- [Required task]:
Reproduce every line of the material below word for word, keeping the original order.

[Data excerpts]
++++
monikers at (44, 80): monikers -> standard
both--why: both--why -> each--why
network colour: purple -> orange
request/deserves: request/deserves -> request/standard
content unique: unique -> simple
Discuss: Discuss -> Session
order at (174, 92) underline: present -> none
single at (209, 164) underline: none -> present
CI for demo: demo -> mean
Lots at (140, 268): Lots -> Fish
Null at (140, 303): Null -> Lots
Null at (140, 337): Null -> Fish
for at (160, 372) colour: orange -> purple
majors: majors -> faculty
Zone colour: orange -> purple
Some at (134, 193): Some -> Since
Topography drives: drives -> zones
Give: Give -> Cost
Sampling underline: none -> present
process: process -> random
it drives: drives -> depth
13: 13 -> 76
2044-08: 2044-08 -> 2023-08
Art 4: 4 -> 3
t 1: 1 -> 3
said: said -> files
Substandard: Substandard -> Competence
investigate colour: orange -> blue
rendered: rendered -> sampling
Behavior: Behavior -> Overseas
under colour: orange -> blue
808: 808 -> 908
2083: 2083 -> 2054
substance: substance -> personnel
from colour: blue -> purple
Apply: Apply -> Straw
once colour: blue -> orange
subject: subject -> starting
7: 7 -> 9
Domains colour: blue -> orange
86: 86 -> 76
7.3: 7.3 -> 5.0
++++
- [Output for this exercise]:
monikers at (44, 80): monikers -> standard
both--why: both--why -> each--why
network colour: purple -> orange
request/deserves: request/deserves -> request/standard
content unique: unique -> simple
Discuss: Discuss -> Session
order at (174, 92) underline: present -> none
single at (209, 164) underline: none -> present
CI for demo: demo -> mean
Lots at (140, 268): Lots -> Fish
Null at (140, 303): Null -> Lots
Null at (140, 337): Null -> Fish
for at (160, 372) colour: orange -> purple
majors: majors -> faculty
Zone colour: orange -> purple
Some at (134, 193): Some -> Since
Topography drives: drives -> zones
Give: Give -> Cost
Sampling underline: none -> present
process: process -> random
it drives: drives -> depth
13: 13 -> 76
2044-08: 2044-08 -> 2023-08
Art 4: 4 -> 3
t 1: 1 -> 3
said: said -> files
Substandard: Substandard -> Competence
investigate colour: orange -> blue
rendered: rendered -> sampling
Behavior: Behavior -> Overseas
under colour: orange -> blue
808: 808 -> 908
2083: 2083 -> 2054
substance: substance -> personnel
from colour: blue -> purple
Apply: Apply -> Straw
once colour: blue -> orange
subject: subject -> starting
7: 7 -> 9
Domains colour: blue -> orange
86: 86 -> 76
7.3: 7.3 -> 5.0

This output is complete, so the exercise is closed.